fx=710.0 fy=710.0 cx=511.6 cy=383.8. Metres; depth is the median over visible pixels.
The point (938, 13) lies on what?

----

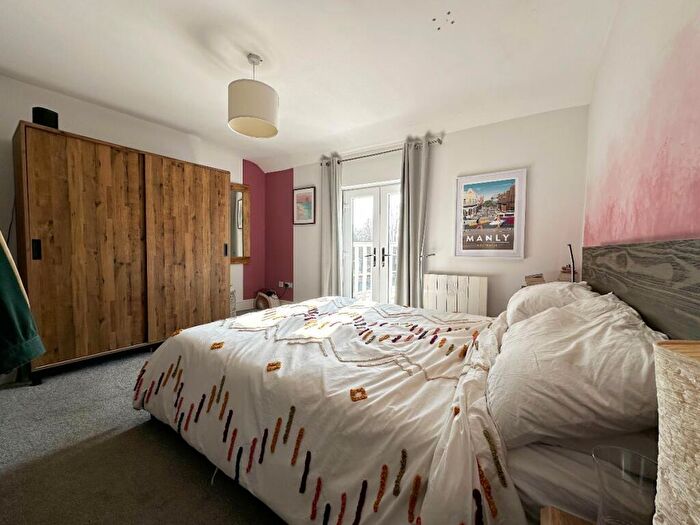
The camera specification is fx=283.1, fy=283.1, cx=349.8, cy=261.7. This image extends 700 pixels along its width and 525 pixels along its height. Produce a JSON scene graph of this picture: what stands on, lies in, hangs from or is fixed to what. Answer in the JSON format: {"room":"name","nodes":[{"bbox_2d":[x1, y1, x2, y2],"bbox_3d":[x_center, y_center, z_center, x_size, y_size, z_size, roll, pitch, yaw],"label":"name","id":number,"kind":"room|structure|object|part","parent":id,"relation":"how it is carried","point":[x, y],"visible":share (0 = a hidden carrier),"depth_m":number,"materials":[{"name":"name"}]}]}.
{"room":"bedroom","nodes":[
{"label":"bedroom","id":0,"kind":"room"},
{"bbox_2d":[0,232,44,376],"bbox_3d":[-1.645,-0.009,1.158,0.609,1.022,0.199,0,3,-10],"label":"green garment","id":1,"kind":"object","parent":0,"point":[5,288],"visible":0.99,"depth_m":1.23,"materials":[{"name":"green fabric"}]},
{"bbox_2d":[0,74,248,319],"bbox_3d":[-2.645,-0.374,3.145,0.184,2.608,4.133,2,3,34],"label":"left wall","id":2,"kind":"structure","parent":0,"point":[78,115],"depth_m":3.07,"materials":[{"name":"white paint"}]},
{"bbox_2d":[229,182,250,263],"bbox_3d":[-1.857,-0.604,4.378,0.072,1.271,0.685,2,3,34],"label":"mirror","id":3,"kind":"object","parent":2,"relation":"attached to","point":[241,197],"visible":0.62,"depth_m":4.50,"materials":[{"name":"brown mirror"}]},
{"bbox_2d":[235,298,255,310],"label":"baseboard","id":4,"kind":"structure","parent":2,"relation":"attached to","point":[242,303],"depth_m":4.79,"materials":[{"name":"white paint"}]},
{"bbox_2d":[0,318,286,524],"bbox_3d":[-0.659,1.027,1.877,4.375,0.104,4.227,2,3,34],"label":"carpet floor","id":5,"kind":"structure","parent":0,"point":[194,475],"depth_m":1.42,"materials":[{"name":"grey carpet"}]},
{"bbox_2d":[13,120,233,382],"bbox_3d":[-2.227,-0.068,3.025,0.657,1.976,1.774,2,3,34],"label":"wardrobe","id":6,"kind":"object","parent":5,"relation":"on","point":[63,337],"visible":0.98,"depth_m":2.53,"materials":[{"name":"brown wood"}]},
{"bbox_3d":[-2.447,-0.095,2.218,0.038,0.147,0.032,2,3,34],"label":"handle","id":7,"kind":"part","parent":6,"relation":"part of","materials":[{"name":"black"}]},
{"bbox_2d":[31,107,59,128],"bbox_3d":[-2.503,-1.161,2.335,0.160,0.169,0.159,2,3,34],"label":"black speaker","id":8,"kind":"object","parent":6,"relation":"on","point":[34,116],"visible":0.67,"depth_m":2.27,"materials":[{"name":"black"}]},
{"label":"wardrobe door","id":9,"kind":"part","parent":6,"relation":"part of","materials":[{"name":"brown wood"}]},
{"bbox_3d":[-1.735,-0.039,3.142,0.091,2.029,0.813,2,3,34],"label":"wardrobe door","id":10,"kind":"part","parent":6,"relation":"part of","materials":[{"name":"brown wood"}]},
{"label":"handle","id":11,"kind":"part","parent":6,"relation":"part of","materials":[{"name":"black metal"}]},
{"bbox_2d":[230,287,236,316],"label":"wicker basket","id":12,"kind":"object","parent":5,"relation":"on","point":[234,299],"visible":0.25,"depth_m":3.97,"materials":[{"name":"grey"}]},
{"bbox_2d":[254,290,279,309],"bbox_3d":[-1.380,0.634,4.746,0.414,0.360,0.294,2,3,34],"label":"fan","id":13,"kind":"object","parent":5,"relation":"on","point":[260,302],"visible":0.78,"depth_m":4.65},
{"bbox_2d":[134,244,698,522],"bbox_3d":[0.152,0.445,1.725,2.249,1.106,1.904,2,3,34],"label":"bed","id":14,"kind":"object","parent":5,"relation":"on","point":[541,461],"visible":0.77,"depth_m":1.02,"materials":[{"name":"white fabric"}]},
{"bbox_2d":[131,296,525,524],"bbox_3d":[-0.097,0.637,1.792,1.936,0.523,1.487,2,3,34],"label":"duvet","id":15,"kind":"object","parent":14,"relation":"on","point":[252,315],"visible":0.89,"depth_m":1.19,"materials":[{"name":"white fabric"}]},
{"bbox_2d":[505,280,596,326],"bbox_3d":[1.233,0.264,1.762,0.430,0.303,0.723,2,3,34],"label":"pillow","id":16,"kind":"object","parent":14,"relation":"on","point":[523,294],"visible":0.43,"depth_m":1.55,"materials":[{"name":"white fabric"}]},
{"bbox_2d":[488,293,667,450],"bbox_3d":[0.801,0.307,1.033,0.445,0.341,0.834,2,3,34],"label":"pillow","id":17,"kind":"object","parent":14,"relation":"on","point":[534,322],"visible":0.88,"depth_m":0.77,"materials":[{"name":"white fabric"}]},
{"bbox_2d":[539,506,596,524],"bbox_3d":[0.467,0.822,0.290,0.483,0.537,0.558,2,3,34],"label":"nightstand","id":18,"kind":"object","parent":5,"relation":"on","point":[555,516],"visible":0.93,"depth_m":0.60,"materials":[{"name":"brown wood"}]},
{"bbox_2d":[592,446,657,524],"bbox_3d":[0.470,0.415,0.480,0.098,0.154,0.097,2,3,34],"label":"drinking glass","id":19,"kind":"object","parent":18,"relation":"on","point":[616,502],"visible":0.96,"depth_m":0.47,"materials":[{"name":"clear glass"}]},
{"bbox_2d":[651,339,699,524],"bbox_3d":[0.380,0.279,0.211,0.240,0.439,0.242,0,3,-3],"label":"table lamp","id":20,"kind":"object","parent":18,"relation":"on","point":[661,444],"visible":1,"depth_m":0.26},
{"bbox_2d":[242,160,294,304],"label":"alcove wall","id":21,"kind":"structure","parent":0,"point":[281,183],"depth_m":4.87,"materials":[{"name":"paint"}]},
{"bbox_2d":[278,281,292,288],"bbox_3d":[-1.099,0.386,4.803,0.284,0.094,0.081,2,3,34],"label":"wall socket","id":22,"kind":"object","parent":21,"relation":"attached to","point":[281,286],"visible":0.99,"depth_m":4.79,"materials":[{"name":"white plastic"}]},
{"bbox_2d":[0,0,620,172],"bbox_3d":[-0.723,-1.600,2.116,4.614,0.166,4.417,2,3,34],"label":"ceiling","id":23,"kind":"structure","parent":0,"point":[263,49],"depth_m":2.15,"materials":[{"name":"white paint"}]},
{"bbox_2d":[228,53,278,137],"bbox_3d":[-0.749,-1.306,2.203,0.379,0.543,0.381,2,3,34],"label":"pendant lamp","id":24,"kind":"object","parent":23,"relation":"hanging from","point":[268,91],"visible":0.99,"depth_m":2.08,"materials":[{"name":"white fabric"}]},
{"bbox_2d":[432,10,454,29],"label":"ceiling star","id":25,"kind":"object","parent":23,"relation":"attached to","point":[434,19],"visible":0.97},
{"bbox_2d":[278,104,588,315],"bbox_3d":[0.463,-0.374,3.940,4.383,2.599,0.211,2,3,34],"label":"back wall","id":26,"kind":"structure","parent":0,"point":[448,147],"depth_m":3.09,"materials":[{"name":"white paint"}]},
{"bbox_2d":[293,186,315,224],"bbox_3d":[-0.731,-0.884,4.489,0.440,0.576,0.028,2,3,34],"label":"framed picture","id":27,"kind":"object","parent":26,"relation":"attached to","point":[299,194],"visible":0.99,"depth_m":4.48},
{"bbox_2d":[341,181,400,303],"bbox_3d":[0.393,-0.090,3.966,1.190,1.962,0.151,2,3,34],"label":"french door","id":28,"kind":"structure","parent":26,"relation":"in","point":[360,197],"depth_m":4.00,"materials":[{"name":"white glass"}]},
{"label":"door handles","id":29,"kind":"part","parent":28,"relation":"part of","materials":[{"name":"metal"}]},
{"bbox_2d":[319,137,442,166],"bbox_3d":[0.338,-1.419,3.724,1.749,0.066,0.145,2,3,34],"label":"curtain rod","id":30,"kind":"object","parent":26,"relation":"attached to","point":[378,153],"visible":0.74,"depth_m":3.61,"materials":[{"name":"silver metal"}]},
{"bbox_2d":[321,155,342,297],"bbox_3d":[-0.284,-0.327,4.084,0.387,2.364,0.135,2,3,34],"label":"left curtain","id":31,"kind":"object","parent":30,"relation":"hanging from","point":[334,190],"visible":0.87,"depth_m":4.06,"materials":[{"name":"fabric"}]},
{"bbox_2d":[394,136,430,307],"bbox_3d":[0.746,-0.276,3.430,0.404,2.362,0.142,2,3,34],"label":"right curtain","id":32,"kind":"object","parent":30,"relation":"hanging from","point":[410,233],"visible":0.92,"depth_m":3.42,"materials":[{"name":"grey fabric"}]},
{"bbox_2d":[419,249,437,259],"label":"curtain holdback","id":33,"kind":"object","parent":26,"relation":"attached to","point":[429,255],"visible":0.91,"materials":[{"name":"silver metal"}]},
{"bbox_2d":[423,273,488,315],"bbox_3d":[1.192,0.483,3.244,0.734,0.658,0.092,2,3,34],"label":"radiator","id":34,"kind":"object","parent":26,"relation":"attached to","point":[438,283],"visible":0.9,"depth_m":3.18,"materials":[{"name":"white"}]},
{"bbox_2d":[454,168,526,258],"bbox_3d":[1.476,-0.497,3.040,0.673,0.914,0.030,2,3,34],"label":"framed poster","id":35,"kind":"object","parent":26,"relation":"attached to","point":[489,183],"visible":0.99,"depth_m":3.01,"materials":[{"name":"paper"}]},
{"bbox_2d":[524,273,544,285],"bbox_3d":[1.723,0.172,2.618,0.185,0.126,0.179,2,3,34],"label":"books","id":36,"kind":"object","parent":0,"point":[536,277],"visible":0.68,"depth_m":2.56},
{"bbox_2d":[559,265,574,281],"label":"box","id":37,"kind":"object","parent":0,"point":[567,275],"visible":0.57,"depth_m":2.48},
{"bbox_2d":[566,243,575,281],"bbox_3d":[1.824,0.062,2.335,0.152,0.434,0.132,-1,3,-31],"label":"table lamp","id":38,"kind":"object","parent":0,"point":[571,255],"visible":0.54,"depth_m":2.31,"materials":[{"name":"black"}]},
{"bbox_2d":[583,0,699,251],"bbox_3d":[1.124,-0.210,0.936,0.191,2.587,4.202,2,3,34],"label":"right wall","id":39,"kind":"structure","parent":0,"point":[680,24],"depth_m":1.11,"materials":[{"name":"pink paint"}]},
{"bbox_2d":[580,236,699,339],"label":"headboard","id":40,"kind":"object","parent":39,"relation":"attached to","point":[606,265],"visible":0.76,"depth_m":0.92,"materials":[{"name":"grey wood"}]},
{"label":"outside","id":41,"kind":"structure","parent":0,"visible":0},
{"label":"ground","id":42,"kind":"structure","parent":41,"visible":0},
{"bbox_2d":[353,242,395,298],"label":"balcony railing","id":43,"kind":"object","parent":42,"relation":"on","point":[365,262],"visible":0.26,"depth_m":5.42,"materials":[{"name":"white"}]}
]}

----

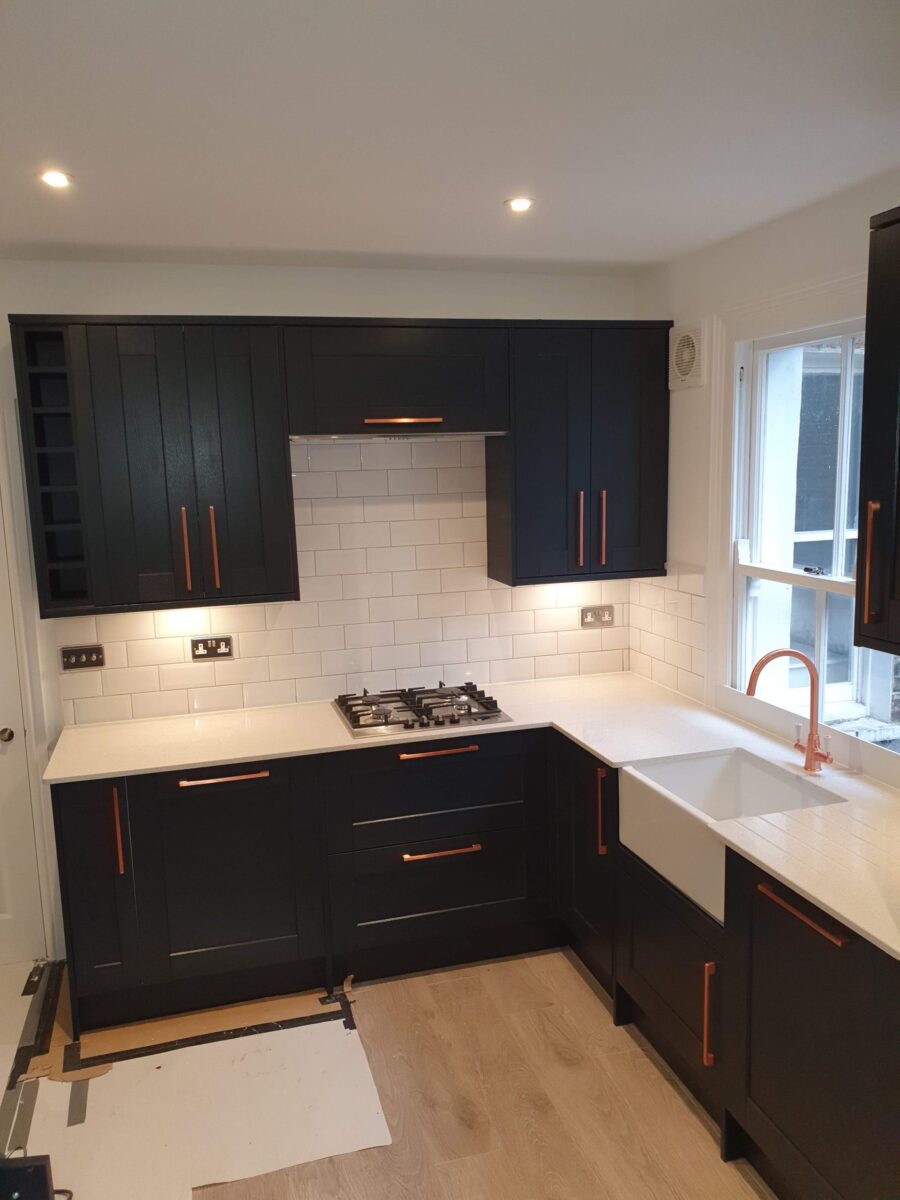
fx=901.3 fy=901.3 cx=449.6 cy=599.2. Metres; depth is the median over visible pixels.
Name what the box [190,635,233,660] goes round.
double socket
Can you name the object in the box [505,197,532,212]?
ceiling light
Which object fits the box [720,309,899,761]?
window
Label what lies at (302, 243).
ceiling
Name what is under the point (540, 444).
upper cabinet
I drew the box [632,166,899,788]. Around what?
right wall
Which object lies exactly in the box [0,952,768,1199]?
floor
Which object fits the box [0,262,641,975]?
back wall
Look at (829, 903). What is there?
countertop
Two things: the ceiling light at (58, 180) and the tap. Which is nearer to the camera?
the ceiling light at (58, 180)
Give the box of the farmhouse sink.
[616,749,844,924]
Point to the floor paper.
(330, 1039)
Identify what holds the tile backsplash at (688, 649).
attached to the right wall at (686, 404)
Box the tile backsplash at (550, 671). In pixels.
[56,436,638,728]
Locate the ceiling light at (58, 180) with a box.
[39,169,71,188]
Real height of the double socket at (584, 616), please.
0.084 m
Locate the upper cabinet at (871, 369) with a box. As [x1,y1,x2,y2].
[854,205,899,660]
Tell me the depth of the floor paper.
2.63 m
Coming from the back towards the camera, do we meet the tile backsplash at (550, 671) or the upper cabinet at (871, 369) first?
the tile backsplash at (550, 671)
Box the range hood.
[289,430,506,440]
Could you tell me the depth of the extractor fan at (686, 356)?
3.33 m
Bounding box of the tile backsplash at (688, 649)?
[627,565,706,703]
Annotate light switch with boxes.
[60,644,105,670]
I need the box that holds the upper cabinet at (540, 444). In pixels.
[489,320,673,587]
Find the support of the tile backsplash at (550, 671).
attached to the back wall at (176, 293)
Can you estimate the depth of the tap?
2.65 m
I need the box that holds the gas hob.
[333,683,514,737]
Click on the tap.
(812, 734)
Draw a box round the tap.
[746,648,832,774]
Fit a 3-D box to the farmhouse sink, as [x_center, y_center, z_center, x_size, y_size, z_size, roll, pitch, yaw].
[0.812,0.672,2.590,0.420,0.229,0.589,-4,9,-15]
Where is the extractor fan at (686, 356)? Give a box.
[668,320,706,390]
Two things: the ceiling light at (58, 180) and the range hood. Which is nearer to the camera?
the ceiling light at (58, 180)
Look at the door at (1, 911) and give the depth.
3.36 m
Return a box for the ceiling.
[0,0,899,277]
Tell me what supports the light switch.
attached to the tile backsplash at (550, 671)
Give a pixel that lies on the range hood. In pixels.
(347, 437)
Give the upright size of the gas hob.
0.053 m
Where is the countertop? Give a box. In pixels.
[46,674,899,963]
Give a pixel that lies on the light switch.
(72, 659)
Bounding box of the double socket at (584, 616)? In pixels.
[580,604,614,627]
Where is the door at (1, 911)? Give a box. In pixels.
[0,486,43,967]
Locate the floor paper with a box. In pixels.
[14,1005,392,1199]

----

# Task description
Please give back exactly the lines of the listing above that run from the one containing "fx=710.0 fy=710.0 cx=511.6" through the one containing "The point (938, 13) lies on what?", and only those.

# Completed task
fx=710.0 fy=710.0 cx=511.6 cy=383.8. Metres; depth is the median over visible pixels.
The point (938, 13) lies on what?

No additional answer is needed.